Look through the entries below, please, and copy every line with the word "подвижного".
+++ DATA +++
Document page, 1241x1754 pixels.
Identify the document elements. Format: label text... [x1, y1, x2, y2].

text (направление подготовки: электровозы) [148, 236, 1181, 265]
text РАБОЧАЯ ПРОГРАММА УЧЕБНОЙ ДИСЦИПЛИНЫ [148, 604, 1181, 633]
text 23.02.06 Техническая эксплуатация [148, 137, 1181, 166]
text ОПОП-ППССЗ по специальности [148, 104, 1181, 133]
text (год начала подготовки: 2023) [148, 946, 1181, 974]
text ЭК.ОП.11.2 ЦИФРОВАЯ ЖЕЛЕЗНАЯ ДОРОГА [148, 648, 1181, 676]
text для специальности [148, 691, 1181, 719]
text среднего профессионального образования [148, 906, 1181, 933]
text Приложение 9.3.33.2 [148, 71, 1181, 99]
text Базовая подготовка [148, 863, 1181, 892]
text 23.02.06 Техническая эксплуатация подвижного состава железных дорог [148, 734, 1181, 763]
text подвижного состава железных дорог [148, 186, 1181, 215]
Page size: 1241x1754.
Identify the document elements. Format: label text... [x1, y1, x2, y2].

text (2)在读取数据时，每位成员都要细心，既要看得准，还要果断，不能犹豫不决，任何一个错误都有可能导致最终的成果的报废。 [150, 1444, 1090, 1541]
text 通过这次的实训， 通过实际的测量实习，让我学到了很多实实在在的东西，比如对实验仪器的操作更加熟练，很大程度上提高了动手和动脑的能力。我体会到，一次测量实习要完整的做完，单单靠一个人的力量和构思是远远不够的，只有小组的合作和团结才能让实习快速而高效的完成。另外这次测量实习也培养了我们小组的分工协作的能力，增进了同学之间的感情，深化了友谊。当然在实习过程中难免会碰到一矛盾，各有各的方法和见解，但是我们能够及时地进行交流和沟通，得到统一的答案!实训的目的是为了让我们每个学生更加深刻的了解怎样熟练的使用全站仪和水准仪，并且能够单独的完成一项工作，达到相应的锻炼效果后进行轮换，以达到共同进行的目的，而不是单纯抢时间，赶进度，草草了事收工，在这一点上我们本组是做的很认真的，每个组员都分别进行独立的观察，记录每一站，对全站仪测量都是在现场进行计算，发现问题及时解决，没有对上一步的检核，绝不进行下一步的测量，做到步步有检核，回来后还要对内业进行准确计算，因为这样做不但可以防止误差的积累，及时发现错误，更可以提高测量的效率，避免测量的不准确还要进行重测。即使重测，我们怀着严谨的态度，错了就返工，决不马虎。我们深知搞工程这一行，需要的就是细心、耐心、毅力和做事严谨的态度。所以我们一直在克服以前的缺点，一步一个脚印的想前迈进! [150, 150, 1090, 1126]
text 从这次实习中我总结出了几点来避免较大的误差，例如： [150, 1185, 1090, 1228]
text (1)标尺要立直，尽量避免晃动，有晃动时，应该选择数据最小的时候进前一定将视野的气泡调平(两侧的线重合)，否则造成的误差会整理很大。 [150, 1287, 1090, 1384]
+++
**COMPLETED TASK**
text 23.02.06 Техническая эксплуатация подвижного состава железных дорог [148, 734, 1181, 763]
text подвижного состава железных дорог [148, 186, 1181, 215]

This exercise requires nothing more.